Conference attendees will be treated to addresses by President Jean-Claude Juncker, Vice-President Jyrki Katainen, and Commissioners Elżbieta Bieńkowska and Carlos Moedas. Alongside them will be presentations from BusinessEurope, Orgalime (EU engineering industry), Confindustria (Italian business association), Siemens, Airbus, Volvo, and others. On the civil society side, just a handful of trade union and civil society organisations will get speaking slots. 'Competitiveness' looks to be the theme of the day, which is entitled Industry 4.People despite the fact that not one of the sessions deals with labour protection, social justice, or climate change.
The Commission is trumpeting #EUIndustryDay as its first ever, but at ALTER-EU we see this event as part of a pattern of excessively intimate liaisons that can lead to corporate capture of Commission decision-making. Our cheeky action will show Jean-Claude Juncker ‘in bed’ with a corporate lobbyist, to highlight that “With the Juncker Commission, every day is #EUIndustryDay”.
Corporate interests already dominate the meetings held by commissioners, their cabinet members, and directors-general with outside groups.

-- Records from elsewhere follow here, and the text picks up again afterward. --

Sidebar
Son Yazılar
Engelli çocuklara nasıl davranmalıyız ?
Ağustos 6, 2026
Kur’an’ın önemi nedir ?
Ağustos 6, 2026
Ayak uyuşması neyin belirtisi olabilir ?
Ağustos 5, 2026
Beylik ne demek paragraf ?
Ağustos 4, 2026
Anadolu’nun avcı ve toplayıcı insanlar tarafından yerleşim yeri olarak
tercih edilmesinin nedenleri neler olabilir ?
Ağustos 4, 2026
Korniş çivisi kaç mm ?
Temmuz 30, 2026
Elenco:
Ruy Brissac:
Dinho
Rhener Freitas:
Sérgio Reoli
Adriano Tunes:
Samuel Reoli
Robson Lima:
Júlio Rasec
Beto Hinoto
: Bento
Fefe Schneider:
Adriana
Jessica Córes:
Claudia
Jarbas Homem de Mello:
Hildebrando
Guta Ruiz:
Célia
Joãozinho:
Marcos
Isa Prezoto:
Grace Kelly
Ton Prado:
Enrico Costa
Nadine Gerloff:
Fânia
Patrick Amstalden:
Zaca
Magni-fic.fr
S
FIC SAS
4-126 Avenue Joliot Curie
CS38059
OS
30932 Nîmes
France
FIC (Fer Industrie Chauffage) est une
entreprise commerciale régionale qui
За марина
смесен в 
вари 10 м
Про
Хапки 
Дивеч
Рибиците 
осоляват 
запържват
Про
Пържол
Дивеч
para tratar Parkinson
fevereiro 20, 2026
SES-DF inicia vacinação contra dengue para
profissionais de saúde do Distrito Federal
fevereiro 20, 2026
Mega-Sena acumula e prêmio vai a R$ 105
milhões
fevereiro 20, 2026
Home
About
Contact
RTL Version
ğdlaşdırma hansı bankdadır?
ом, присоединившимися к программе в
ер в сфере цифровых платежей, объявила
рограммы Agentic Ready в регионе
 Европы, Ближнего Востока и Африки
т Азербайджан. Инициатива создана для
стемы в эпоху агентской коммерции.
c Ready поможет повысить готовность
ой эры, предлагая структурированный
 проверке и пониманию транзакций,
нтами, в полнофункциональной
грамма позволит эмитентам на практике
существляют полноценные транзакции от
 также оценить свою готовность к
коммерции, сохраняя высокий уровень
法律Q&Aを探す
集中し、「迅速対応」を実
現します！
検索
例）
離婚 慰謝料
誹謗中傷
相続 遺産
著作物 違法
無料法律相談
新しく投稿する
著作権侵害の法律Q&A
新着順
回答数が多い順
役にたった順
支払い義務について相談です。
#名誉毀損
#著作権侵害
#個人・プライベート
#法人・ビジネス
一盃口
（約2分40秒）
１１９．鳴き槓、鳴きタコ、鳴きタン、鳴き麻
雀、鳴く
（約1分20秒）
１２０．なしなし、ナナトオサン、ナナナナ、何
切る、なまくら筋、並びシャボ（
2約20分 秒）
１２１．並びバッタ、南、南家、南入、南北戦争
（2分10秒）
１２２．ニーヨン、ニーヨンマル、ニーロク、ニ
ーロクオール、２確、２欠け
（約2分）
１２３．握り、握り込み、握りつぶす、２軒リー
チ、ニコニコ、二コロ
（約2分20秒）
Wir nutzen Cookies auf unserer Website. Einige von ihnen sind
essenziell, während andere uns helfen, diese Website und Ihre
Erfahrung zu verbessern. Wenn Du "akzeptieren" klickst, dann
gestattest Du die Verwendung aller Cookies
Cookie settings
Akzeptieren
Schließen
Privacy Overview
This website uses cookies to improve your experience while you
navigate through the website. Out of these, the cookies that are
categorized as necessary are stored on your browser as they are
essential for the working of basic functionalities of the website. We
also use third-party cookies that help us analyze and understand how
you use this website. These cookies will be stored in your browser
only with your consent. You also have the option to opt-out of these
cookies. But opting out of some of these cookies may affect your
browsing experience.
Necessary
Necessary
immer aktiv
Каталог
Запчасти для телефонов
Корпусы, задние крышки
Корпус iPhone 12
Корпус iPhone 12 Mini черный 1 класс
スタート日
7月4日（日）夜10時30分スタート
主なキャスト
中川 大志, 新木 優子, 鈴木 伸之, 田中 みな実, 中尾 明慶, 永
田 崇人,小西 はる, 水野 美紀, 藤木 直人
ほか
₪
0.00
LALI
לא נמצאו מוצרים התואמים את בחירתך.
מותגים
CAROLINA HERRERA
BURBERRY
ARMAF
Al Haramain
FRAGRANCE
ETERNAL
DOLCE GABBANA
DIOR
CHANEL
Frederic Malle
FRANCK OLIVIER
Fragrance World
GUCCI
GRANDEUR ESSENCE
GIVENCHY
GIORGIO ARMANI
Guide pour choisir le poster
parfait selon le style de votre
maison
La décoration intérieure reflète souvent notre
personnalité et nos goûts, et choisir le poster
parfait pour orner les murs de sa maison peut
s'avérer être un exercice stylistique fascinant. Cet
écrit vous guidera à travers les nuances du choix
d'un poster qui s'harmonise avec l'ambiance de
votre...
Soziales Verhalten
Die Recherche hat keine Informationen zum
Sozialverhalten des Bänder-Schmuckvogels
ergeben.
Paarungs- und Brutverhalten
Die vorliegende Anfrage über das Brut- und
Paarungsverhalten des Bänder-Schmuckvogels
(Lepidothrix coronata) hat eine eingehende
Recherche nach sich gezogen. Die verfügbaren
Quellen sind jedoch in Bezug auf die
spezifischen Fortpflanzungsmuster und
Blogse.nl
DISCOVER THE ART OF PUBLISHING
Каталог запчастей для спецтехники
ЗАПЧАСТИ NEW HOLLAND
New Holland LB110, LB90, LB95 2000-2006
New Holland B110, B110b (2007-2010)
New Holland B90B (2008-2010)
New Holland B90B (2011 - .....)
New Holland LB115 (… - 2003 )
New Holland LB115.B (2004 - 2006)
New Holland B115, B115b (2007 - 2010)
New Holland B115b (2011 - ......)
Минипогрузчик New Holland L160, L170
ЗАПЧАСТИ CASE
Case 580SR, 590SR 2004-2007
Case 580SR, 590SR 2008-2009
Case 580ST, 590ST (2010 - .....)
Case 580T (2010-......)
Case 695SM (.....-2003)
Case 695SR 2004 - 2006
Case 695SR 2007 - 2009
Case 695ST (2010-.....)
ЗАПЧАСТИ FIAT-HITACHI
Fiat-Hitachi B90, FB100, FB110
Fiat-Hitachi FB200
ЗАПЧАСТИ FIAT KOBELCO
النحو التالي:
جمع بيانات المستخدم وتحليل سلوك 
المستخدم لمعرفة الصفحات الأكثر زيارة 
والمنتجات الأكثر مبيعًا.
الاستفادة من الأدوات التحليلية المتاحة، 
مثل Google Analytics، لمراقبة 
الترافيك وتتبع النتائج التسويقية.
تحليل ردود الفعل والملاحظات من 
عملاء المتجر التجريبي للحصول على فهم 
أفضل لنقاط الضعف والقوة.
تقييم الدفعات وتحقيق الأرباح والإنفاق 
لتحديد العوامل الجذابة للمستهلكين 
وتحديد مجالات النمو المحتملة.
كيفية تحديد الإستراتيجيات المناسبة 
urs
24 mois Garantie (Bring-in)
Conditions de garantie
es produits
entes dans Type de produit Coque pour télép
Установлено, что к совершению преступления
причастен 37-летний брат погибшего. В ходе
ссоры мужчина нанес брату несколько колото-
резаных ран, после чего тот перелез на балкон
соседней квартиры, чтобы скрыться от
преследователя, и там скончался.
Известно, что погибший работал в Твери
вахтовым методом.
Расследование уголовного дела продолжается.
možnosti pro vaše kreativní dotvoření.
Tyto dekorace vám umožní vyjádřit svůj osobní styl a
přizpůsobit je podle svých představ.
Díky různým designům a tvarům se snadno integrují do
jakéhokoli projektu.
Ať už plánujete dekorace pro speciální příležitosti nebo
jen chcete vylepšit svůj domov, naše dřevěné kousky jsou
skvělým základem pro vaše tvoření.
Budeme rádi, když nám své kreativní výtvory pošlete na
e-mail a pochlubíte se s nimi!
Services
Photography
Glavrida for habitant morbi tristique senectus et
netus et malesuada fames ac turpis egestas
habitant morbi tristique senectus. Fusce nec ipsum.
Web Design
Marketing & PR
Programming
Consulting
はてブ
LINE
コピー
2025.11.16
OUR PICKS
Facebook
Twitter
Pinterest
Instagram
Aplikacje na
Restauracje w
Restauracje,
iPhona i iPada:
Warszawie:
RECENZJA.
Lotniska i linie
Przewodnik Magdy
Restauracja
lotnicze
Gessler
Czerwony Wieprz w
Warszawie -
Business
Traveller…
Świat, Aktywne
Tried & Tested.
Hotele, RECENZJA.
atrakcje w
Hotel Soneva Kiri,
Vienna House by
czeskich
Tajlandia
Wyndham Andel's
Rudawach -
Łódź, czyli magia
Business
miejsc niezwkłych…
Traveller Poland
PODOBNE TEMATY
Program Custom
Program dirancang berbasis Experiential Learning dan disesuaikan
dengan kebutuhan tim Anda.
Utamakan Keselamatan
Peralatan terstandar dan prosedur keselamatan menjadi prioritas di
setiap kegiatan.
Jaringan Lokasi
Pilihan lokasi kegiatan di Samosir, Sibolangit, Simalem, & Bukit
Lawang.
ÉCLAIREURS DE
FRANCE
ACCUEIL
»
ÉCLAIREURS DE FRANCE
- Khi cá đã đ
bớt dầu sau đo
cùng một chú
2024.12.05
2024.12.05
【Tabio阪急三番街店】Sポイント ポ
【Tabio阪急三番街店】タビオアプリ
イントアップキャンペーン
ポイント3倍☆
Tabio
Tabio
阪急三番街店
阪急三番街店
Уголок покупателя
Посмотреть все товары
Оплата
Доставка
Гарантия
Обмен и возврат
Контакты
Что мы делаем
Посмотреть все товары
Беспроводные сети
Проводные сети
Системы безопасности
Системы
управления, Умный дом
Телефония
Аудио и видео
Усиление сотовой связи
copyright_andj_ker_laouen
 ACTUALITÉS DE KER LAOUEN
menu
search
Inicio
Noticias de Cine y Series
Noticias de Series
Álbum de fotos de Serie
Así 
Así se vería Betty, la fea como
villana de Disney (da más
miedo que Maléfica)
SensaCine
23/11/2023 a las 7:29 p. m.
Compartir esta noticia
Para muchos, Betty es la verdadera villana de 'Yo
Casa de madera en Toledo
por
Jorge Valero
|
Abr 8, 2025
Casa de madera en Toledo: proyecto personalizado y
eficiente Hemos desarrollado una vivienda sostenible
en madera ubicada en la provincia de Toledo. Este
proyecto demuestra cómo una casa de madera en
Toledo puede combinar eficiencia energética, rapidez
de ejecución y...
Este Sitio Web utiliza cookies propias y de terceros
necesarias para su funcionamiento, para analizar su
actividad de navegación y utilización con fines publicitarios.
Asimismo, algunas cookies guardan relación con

As just one example, new research shows that the energy and climate commissioners (Šefčovič and Cañete) met with business interests seven times more than public interest groups to discuss emissions trading reform, with the biggest corporate winners from the scheme being the ones who got the most lobby meetings.
Meanwhile, recent ALTER-EU research shows that when it comes to financial services lobbying, 92 per cent of the meetings held by DG Fisma (the Commission department responsible for EU policy on banking and finance) in the first half of 2016 were with corporate interests, versus only 8 per cent with public interest organisations. Multiple meetings were held with corporate interests such as HSBC, Société Générale, Deutsche Bank, BNP PARIBAS, BBVA, the London Stock Exchange Group, the Italian Banking Association, the French Banking Federation, the European Banking Federation, and the Association for Financial Markets in Europe, among others.
Some corporate interests enjoy extremely privileged access to the Commission, such as BusinessEurope which organises an annual lobby fest inside the Commission. In 2016 the event lasted over 7 hours, and was attended by 4 commissioners and 26 major corporate interests from among BusinessEurope’s membership (who between them spend over €31,789,000 a year on EU lobbying).
A recent survey of 10 high-profile Commission advisory groups highlights how industry still dominates these influential bodies, despite new rules which were supposed to ensure balanced representation of interests. Of these 10 groups, 5 remain dominated by corporate interests, while corporations and industry associations also make up 70 per cent of all stakeholders represented across the 10 groups. Only 15 per cent of representatives are providing the Commission with advice on behalf of NGOs, and just 2 per cent do so for trade unions. For example, the 'Real Driving Emissions-Light Duty Vehicles', the expert group caught up in the Dieselgate scandal and highly criticised by the Parliament's recent inquiry, has a total of 78 per cent participants from corporate interests.
But this is not purely a matter of numbers, and which lobby groups have more or less access to Commission decision-makers. These numbers paint a picture, but what is crucial about the degree of corporate access to the Commission, is the influence or capture of decision-making that results.
Take the emissions trading scheme. This is trumpeted as the Commission’s flagship policy to address climate change, but has failed to reduce emissions or make progress towards a low-carbon economy. Instead, it has delivered billions in windfall profits to corporations.
Or take the so-called 'Better Regulation' agenda, a policy that is dressed up as tackling needless red tape, but which is actually abolishing and weakening current rules and preventing new ones from being introduced, including in areas such as the environment, workers’ rights, and health. With the help of the 'Better Regulation' agenda, sustained corporate lobbying on the regulation of the use of chemicals in the workplace has delayed new legislation for years. Now the Commission has proposed new legislation, but the number of substances to be regulated is low and the proposed limits to be introduced will still allow tens of thousands of people to die unnecessarily each year.
And what about Dieselgate? In 2015, Volkswagen’s diesel cars made in the EU were found to contain cheat devices which provided misleadingly low data on the emission of harmful nitrogen oxides. These are pollutants which in 2015 caused an estimated 75,000 premature deaths in Europe alone. Over time the close relationship between the Commission and the car industry has come to light, and the recent draft report by MEP Gerben-Jan Gerbrandy shows that both the European Commission and EU member states had known since at least 2004-05 that emissions from diesel cars were far above legal limits, without taking action. The Commission did not investigate early evidence of car manufacturers cheating on emission tests and the manufacturers benefited from an industry-friendly emissions testing system that was not fit for purpose.
All this and more shows how every day in the Juncker Commission (and indeed the previous Commissions) is an #EUIndustryDay. Join us in exposing this corporate capture and privileged access; and demand policy-making that puts the interests of people and planet – not big business – first.